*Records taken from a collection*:
§

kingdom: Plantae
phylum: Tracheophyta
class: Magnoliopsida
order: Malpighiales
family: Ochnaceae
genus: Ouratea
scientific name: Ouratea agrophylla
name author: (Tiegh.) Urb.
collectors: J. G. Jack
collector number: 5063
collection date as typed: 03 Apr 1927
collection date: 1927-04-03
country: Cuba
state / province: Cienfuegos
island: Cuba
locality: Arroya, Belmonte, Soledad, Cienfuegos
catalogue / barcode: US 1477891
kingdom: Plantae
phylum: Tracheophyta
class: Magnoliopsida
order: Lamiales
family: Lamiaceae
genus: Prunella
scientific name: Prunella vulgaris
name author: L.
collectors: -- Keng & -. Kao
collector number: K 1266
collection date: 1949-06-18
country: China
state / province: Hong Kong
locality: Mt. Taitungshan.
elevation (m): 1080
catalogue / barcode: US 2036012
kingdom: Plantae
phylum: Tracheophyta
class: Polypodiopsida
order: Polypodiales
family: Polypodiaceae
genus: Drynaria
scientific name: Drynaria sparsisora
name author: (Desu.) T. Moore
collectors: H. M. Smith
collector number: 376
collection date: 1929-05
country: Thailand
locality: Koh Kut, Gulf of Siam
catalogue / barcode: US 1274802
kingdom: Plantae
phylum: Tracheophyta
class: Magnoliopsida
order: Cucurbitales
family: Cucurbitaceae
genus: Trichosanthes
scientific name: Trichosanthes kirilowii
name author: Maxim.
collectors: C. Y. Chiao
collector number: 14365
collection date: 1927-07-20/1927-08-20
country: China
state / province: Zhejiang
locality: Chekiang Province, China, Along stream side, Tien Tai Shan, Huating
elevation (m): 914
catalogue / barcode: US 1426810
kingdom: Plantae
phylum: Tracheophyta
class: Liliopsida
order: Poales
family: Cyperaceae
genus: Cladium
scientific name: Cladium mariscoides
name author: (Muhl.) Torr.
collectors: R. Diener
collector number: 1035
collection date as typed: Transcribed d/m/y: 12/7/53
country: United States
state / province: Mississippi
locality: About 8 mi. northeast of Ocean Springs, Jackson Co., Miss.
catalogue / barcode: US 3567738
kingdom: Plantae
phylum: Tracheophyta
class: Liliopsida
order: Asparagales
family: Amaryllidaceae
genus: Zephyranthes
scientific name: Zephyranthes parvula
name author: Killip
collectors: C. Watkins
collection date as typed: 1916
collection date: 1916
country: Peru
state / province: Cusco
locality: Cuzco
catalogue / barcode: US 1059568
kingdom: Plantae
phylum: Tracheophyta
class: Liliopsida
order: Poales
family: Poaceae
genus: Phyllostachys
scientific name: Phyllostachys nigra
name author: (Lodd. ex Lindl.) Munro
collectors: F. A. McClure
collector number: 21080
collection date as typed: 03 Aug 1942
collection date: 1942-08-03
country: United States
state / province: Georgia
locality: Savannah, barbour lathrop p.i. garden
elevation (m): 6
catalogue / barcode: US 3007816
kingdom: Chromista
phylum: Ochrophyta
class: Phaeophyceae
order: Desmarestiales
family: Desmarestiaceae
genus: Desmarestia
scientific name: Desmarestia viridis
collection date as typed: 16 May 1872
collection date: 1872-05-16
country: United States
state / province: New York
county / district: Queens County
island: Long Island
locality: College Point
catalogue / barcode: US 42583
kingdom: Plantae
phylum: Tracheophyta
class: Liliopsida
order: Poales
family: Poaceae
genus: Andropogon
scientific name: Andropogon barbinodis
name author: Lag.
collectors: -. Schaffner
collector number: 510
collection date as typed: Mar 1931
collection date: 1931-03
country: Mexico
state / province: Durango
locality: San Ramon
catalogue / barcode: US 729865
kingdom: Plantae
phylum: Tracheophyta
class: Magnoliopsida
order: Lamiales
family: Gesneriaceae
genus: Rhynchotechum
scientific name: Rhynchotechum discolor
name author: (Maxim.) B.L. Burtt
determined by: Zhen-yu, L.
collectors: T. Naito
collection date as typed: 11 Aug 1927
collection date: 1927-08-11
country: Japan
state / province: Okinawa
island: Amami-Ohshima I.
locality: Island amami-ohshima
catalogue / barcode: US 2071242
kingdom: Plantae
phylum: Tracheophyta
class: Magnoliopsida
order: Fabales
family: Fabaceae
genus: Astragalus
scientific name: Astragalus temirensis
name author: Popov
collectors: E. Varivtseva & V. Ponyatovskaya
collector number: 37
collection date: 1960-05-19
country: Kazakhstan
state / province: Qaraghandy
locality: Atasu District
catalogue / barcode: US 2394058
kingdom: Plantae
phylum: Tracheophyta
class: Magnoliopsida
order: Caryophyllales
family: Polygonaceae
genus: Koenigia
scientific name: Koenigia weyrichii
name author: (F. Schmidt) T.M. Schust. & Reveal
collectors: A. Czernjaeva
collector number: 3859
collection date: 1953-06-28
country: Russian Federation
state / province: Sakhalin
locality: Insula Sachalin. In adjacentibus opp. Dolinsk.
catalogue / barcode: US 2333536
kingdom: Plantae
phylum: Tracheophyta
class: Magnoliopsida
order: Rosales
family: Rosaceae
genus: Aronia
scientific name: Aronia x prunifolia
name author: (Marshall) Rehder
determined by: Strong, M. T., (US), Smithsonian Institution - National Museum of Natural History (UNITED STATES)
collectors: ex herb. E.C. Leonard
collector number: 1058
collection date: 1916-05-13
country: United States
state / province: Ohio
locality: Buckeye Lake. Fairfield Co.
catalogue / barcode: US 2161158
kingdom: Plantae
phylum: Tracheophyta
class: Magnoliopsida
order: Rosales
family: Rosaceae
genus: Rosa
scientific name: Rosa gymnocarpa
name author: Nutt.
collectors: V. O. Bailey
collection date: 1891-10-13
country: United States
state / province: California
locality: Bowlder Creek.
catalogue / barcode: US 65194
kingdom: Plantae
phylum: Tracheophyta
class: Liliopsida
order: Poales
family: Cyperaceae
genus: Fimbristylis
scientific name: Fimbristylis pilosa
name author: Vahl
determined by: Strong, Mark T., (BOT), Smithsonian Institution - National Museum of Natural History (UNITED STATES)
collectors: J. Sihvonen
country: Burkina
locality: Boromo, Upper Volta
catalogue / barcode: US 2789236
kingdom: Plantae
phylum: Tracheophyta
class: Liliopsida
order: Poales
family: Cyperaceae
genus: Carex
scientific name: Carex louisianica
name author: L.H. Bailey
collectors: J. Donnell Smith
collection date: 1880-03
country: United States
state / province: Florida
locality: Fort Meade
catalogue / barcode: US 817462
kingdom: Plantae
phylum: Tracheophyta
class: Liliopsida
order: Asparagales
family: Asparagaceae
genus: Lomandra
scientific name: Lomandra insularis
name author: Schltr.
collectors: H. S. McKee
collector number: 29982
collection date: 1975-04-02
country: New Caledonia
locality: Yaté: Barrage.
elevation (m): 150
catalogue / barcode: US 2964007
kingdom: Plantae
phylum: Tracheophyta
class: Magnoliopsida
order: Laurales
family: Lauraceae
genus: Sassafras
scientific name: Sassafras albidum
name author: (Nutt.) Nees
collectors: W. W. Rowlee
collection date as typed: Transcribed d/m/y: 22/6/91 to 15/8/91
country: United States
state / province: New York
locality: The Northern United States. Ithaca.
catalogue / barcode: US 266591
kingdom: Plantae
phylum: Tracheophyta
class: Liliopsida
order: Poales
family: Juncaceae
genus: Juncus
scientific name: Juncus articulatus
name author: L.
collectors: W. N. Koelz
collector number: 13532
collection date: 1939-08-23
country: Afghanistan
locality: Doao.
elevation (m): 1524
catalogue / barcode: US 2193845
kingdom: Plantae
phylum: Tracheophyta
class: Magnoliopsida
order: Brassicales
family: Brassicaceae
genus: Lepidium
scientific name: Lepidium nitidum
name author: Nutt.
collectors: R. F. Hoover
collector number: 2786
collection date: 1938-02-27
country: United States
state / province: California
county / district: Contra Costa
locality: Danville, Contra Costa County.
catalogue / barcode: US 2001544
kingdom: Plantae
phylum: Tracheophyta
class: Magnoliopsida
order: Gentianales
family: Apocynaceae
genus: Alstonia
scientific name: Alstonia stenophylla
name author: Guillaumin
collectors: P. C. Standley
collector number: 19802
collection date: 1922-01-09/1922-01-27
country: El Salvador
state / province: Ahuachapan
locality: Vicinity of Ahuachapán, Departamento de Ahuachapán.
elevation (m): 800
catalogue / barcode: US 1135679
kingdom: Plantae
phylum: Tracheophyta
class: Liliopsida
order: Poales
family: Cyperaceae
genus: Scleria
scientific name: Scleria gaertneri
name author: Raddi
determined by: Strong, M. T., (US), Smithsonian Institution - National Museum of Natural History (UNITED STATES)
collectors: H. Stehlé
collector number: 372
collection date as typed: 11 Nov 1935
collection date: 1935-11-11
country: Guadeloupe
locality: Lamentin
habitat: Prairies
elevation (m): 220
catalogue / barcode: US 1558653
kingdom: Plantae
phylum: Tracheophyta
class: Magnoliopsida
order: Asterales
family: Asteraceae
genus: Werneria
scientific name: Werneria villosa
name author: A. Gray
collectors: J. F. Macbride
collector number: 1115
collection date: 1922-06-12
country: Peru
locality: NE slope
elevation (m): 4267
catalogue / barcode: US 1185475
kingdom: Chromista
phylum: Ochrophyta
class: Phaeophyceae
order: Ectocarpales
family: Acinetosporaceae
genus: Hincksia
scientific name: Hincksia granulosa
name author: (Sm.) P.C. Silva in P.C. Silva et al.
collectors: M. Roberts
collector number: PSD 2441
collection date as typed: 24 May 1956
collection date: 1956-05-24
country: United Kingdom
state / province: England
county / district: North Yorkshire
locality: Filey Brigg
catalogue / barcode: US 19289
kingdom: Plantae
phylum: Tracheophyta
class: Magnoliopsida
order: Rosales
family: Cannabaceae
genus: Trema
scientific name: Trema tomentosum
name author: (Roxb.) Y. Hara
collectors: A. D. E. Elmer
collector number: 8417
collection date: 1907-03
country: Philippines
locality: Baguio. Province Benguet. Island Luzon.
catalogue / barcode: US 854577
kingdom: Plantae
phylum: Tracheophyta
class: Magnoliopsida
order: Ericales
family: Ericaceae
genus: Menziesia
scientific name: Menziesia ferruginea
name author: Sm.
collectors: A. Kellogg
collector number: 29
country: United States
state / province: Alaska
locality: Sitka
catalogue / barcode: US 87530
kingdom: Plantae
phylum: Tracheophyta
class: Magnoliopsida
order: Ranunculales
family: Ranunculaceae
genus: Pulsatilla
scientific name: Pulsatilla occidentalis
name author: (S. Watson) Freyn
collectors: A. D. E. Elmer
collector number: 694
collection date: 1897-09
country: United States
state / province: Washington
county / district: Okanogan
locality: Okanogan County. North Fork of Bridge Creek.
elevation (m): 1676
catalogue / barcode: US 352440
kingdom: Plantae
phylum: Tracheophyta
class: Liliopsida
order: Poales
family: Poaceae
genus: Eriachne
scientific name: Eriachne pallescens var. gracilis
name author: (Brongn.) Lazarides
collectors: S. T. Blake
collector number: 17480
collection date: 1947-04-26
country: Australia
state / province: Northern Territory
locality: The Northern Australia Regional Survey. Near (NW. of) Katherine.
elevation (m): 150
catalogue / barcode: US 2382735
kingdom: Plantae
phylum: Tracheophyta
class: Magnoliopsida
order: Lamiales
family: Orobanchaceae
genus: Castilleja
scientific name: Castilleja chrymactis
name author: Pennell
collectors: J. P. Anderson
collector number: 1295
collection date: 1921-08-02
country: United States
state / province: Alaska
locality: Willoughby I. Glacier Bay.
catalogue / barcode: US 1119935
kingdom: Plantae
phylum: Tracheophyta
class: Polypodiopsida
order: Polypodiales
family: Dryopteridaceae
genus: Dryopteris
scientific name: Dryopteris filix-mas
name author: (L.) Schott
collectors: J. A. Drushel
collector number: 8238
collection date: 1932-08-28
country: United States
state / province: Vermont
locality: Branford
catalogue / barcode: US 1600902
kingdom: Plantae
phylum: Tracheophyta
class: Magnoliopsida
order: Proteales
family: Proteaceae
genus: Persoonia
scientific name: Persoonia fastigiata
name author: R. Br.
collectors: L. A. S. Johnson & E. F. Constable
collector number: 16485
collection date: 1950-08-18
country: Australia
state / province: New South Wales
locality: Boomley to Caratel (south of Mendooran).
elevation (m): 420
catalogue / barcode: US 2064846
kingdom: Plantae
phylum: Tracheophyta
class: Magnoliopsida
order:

§

*The task*: Swap "country" for "nation" in the part of the listing that opens with the line containing "collection date as typed: 03 Aug 1942" and closes with the line containing "genus: Desmarestia", leaving everything else unchanged. Give back only those lines.

*Problem solution*:
collection date as typed: 03 Aug 1942
collection date: 1942-08-03
nation: United States
state / province: Georgia
locality: Savannah, barbour lathrop p.i. garden
elevation (m): 6
catalogue / barcode: US 3007816
kingdom: Chromista
phylum: Ochrophyta
class: Phaeophyceae
order: Desmarestiales
family: Desmarestiaceae
genus: Desmarestia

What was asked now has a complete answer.